Directive: Nothing but a number is wanted here: the tally of lines in the material below that include "Arnavutköy".

Input material:
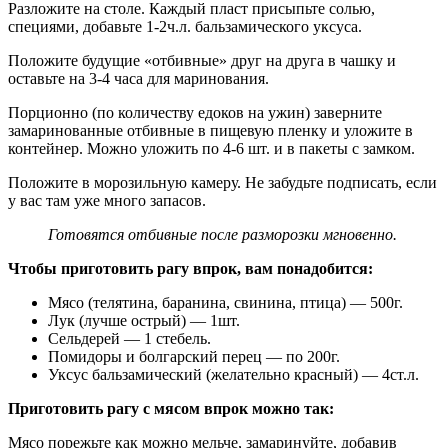
Разложите на столе. Каждый пласт присыпьте солью,
специями, добавьте 1-2ч.л. бальзамического уксуса.
Положите будущие «отбивные» друг на друга в чашку и
оставьте на 3-4 часа для маринования.
Порционно (по количеству едоков на ужин) заверните
замаринованные отбивные в пищевую пленку и уложите в
контейнер. Можно уложить по 4-6 шт. и в пакеты с замком.
Положите в морозильную камеру. Не забудьте подписать, если
у вас там уже много запасов.
Готовятся отбивные после разморозки мгновенно.
Чтобы приготовить рагу впрок, вам понадобится:
Мясо (телятина, баранина, свинина, птица) — 500г.
Лук (лучше острый) — 1шт.
Сельдерей — 1 стебель.
Помидоры и болгарский перец — по 200г.
Уксус бальзамический (желательно красный) — 4ст.л.
Приготовить рагу с мясом впрок можно так:
Мясо порежьте как можно мельче, замаринуйте, добавив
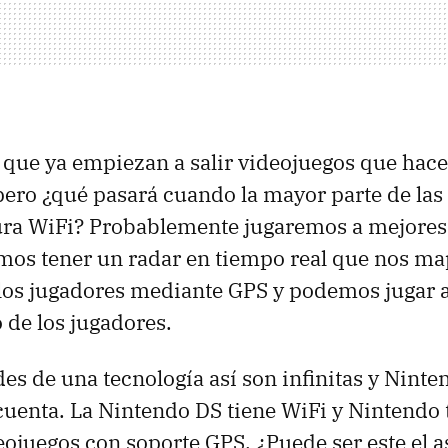
s que ya empiezan a salir videojuegos que hac
pero ¿qué pasará cuando la mayor parte de las
ura WiFi? Probablemente jugaremos a mejores 
os tener un radar en tiempo real que nos map
los jugadores mediante GPS y podemos jugar a 
o de los jugadores.
des de una tecnología así son infinitas y Nint
uenta. La Nintendo DS tiene WiFi y Nintendo 
eojuegos con soporte GPS. ¿Puede ser este el a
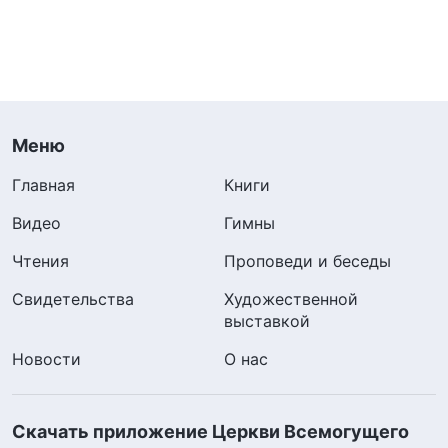
Меню
Главная
Книги
Видео
Гимны
Чтения
Проповеди и беседы
Свидетельства
Художественной
выставкой
Новости
О нас
Скачать приложение Церкви Всемогущего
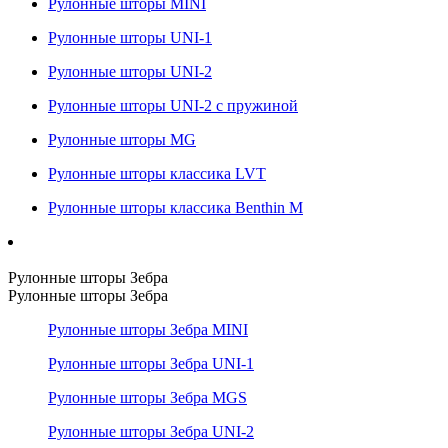
Рулонные шторы MINI
Рулонные шторы UNI-1
Рулонные шторы UNI-2
Рулонные шторы UNI-2 с пружиной
Рулонные шторы MG
Рулонные шторы классика LVT
Рулонные шторы классика Benthin M
Рулонные шторы Зебра
Рулонные шторы Зебра
Рулонные шторы Зебра MINI
Рулонные шторы Зебра UNI-1
Рулонные шторы Зебра MGS
Рулонные шторы Зебра UNI-2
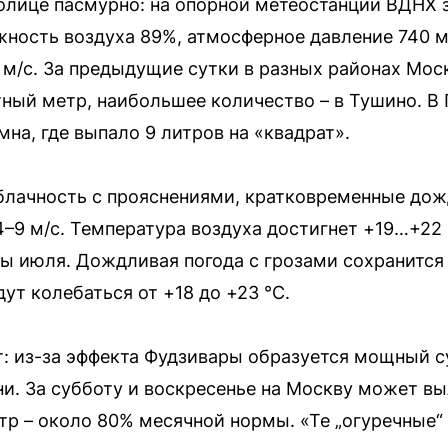
толице пасмурно: на опорной метеостанции ВДНХ 
ность воздуха 89%, атмосферное давление 740 мм 
 м/с. За предыдущие сутки в разных районах Моск
тный метр, наибольшее количество – в Тушино. В
на, где выпало 9 литров на «квадрат».
лачность с прояснениями, кратковременные дож
4–9 м/с. Температура воздуха достигнет +19…+22 °
 июля. Дождливая погода с грозами сохранится в
ут колебаться от +18 до +23 °C.
: из-за эффекта Фудзивары образуется мощный с
и. За субботу и воскресенье на Москву может вы
тр – около 80% месячной нормы. «Те „огуречные“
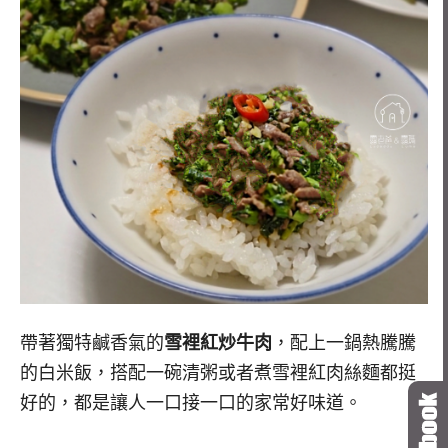
帶著獨特鹹香氣的
雪裡紅炒牛肉
，配上一鍋熱騰騰
的白米飯，搭配一碗清粥或者煮雪裡紅肉絲麵都挺
好的，都是讓人一口接一口的家常好味道。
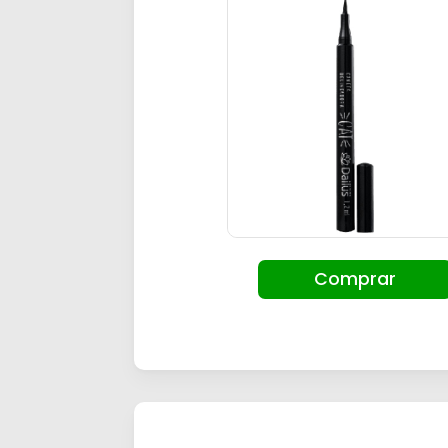
Comprar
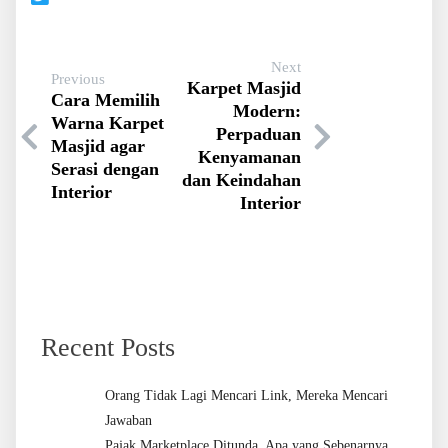
Next
Previous
Karpet Masjid
Cara Memilih
Modern:
Warna Karpet
Perpaduan
Masjid agar
Kenyamanan
Serasi dengan
dan Keindahan
Interior
Interior
Recent Posts
Orang Tidak Lagi Mencari Link, Mereka Mencari
Jawaban
Pajak Marketplace Ditunda, Apa yang Sebenarnya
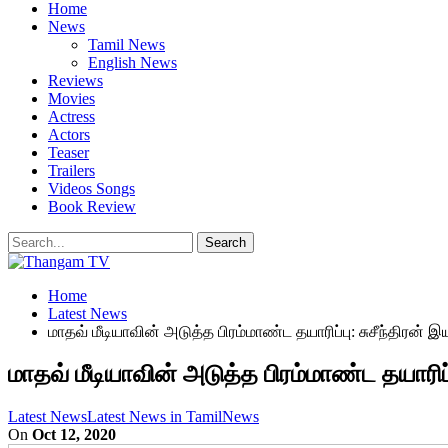
Home
News
Tamil News
English News
Reviews
Movies
Actress
Actors
Teaser
Trailers
Videos Songs
Book Review
Home
Latest News
மாதவ் மீடியாவின் அடுத்த பிரம்மாண்ட தயாரிப்பு: சுசீந்திரன் இயக
மாதவ் மீடியாவின் அடுத்த பிரம்மாண்ட தயாரிப்பு
Latest News
Latest News in Tamil
News
On
Oct 12, 2020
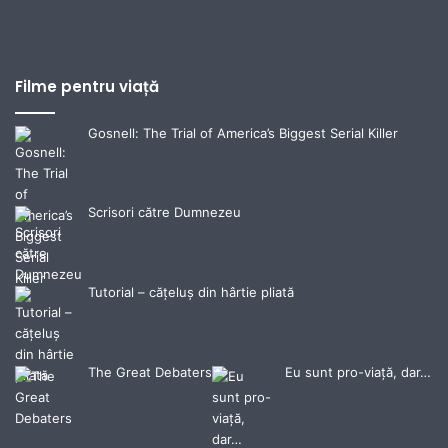
Filme pentru viață
Gosnell: The Trial of America’s Biggest Serial Killer
Scrisori către Dumnezeu
Tutorial – cățeluș din hârtie pliată
The Great Debaters
Eu sunt pro-viață, dar…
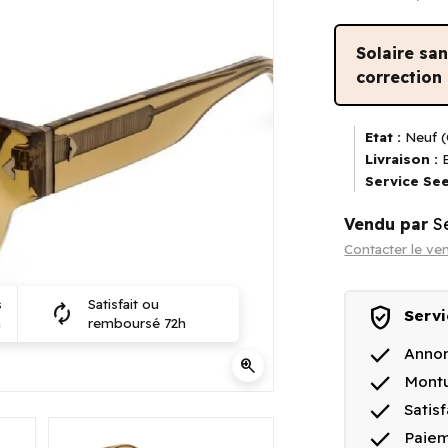
Solaire sa
correction
Etat :
Neuf (
Livraison :
E
Service See
Vendu par
S
Contacter le ve
s
Satisfait ou
autorenew
verified_user
Servi
n
remboursé 72h
done
Annon
zoom_in
done
Montu
done
Satis
done
Paiem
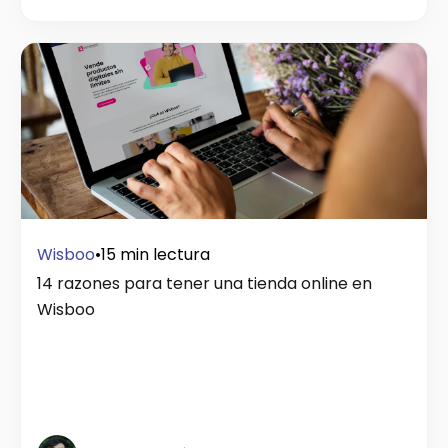
Wisboo
•
15 min lectura
14 razones para tener una tienda online en
Wisboo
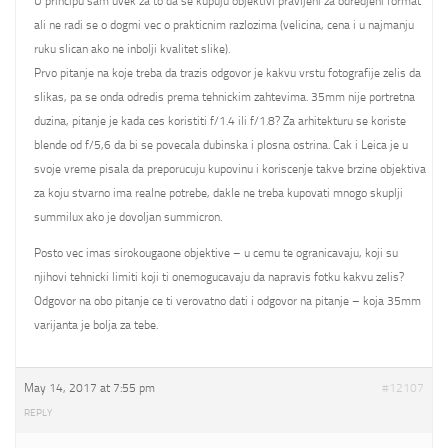
U principu sam uvek za to da se kupuju objektivi pravljeni za odredjeni format
ali ne radi se o dogmi vec o prakticnim razlozima (velicina, cena i u najmanju
ruku slican ako ne inbolji kvalitet slike).
Prvo pitanje na koje treba da trazis odgovor je kakvu vrstu fotografije zelis da
slikas, pa se onda odredis prema tehnickim zahtevima. 35mm nije portretna
duzina, pitanje je kada ces koristiti f/1.4 ili f/1.8? Za arhitekturu se koriste
blende od f/5,6 da bi se povecala dubinska i plosna ostrina. Cak i Leica je u
svoje vreme pisala da preporucuju kupovinu i koriscenje takve brzine objektiva
za koju stvarno ima realne potrebe, dakle ne treba kupovati mnogo skuplji
summilux ako je dovoljan summicron.
Posto vec imas sirokougaone objektive – u cemu te ogranicavaju, koji su
njihovi tehnicki limiti koji ti onemogucavaju da napravis fotku kakvu zelis?
Odgovor na obo pitanje ce ti verovatno dati i odgovor na pitanje – koja 35mm
varijanta je bolja za tebe.
May 14, 2017 at 7:55 pm
#12107
REPLY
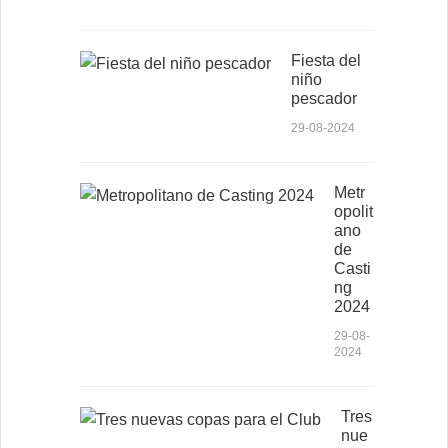
Fiesta del
niño
pescador
29-08-2024
Metr
opolit
ano
de
Casti
ng
2024
29-08-
2024
Tres
nue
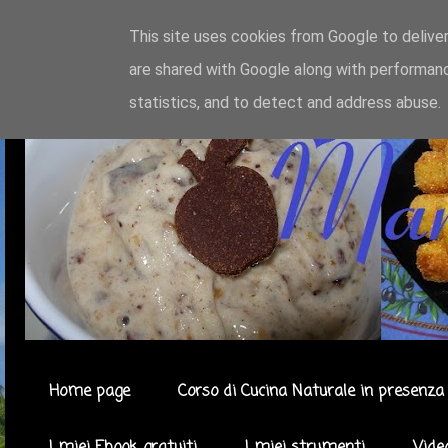
This site uses cookies from Google to deliver
are shared with Google along with performanc
statistics, and to detect and address abuse.
Home page
Corso di Cucina Naturale in presenza 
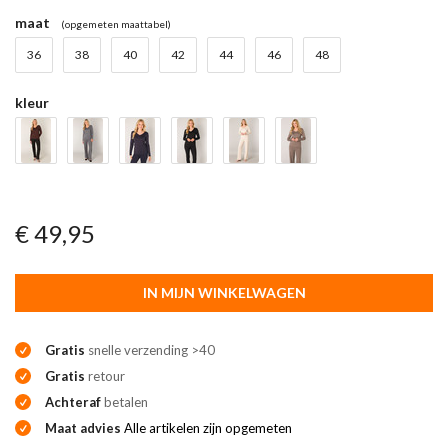
maat
(opgemeten maattabel)
36
38
40
42
44
46
48
kleur
€ 49,95
IN MIJN WINKELWAGEN
Gratis
snelle verzending >40
Gratis
retour
Achteraf
betalen
Maat advies
Alle artikelen zijn opgemeten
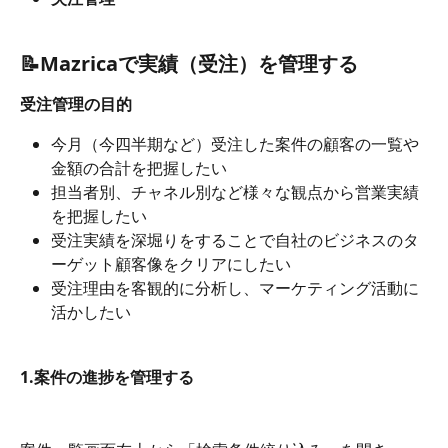
📝Mazricaで実績（受注）を管理する
受注管理の目的
今月（今四半期など）受注した案件の顧客の一覧や
金額の合計を把握したい
担当者別、チャネル別など様々な観点から営業実績
を把握したい
受注実績を深堀りをすることで自社のビジネスのタ
ーゲット顧客像をクリアにしたい
受注理由を客観的に分析し、マーケティング活動に
活かしたい
1.案件の進捗を管理する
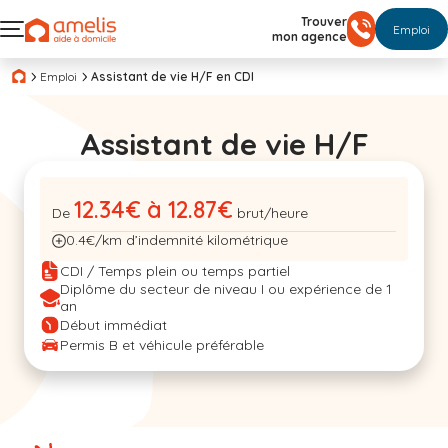
Trouver
Emploi
mon agence
Emploi
Assistant de vie H/F en CDI
Assistant de vie H/F
12.34€ à 12.87€
De
brut/heure
0.4€/km d’indemnité kilométrique
CDI / Temps plein ou temps partiel
Diplôme du secteur de niveau I ou expérience de 1
an
Début immédiat
Permis B et véhicule préférable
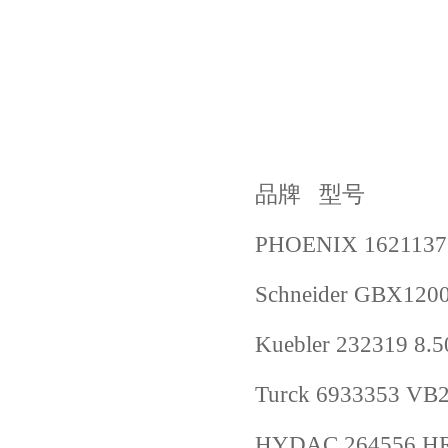
品牌 型号
PHOENIX 1621137
Schneider GBX120
Kuebler 232319 8.
Turck 6933353 VB2
HYDAC 264556 HR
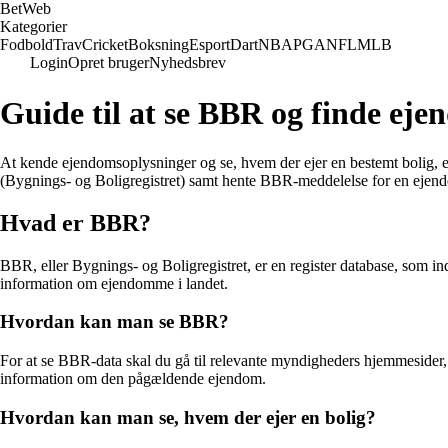
Bet
Web
Kategorier
Fodbold
Trav
Cricket
Boksning
Esport
Dart
NBA
PGA
NFL
MLB
Login
Opret bruger
Nyhedsbrev
Guide til at se BBR og finde ej
At kende ejendomsoplysninger og se, hvem der ejer en bestemt bolig, e
(Bygnings- og Boligregistret) samt hente BBR-meddelelse for en ejen
Hvad er BBR?
BBR, eller Bygnings- og Boligregistret, er en register database, som in
information om ejendomme i landet.
Hvordan kan man se BBR?
For at se BBR-data skal du gå til relevante myndigheders hjemmesider
information om den pågældende ejendom.
Hvordan kan man se, hvem der ejer en bolig?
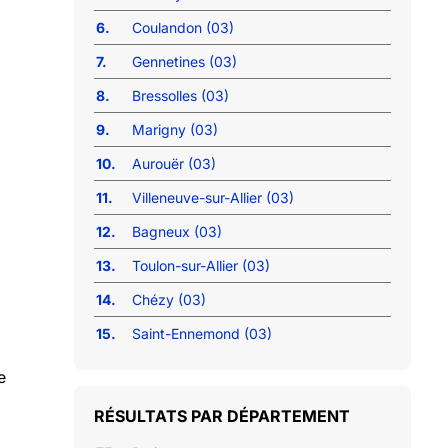
6.
Coulandon (03)
7.
Gennetines (03)
8.
Bressolles (03)
9.
Marigny (03)
10.
Aurouër (03)
11.
Villeneuve-sur-Allier (03)
12.
Bagneux (03)
13.
Toulon-sur-Allier (03)
14.
Chézy (03)
15.
Saint-Ennemond (03)
e
RÉSULTATS PAR DÉPARTEMENT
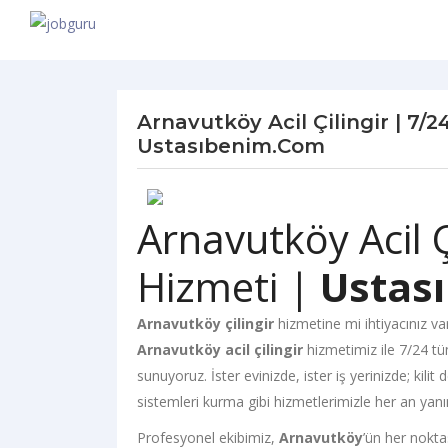
Arnavutköy Acil Çilingir | 7/24
Ustasıbenim.com
Arnavutköy Acil Çi
Hizmeti |
Ustas
Arnavutköy çilingir
hizmetine mi ihtiyacınız va
Arnavutköy acil çilingir
hizmetimiz ile 7/24 tüm 
sunuyoruz. İster evinizde, ister iş yerinizde; kil
sistemleri kurma gibi hizmetlerimizle her an yanı
Profesyonel ekibimiz,
Arnavutköy
’ün her nokta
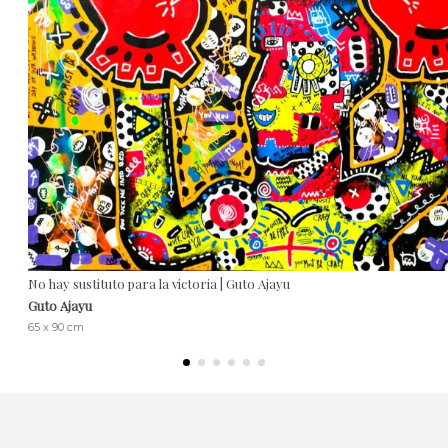
No hay sustituto para la victoria | Guto Ajayu
Guto Ajayu
65 x 90 cm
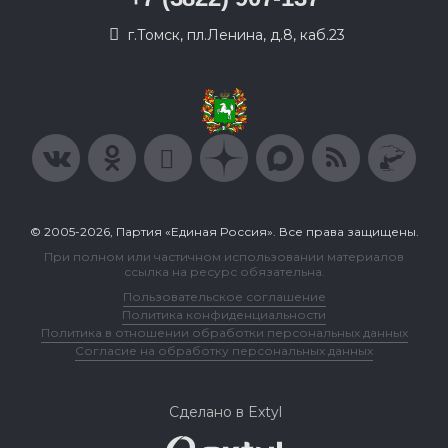
г.Томск, пл.Ленина, д.8, каб.23
© 2005-2026, Партия «Единая Россия». Все права защищены.
При полном или частичном использовании материалов
ссылка на ресурс обязательна.
Пользовательское соглашение
Политика конфиденциальности
Политика в отношении обработки персональных данных
Согласие на обработку персональных данных
Сделано в Extyl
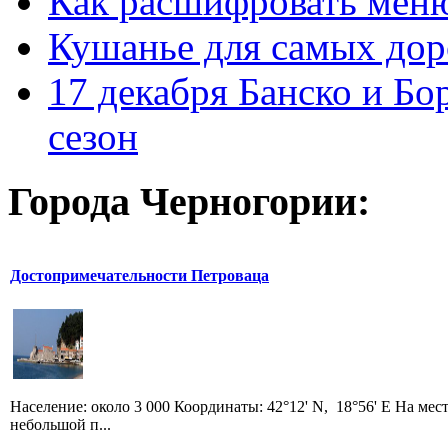
Как расшифровать мен
Кушанье для самых дор
17 декабря Банско и Б
сезон
Города Черногории:
Достопримечательности Петроваца
Население: около 3 000 Координаты: 42°12' N, 18°56' E На ме
небольшой п...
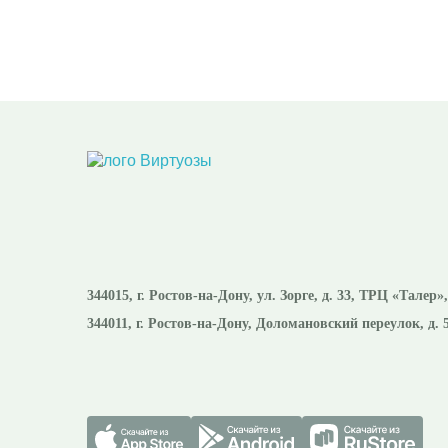
344015
, г.
Ростов-на-Дону
,
ул. Зорге, д. 33, ТРЦ «Талер»
344011
, г.
Ростов-на-Дону
,
Доломановский переулок, д. 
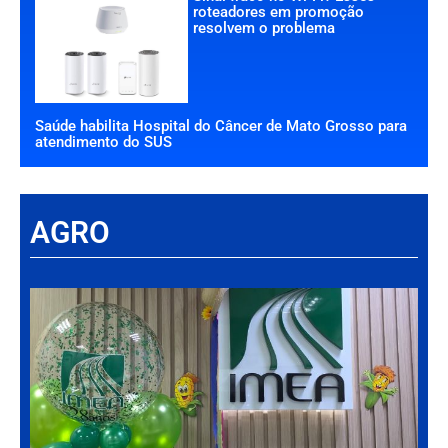
roteadores em promoção
resolvem o problema
Saúde habilita Hospital do Câncer de Mato Grosso para
atendimento do SUS
AGRO
Há
Im
tr
da
int
par
ag
de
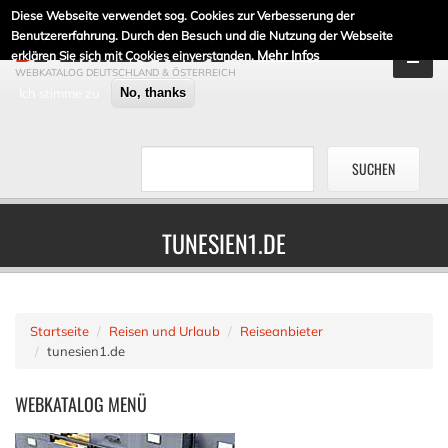
Diese Webseite verwendet sog. Cookies zur Verbesserung der
DE-LINKLISTE.DE
Benutzererfahrung. Durch den Besuch und die Nutzung der Webseite
Mehr Infos
erklären Sie sich mit Cookies einverstanden.
WEBKATALOG DEUTSCHLAND & ÖSTERREICH
Ich stimme zu
No, thanks
TUNESIEN1.DE
Startseite
Reisen und Urlaub
Reiseanbieter
tunesien1.de
WEBKATALOG
MENÜ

Output below: 5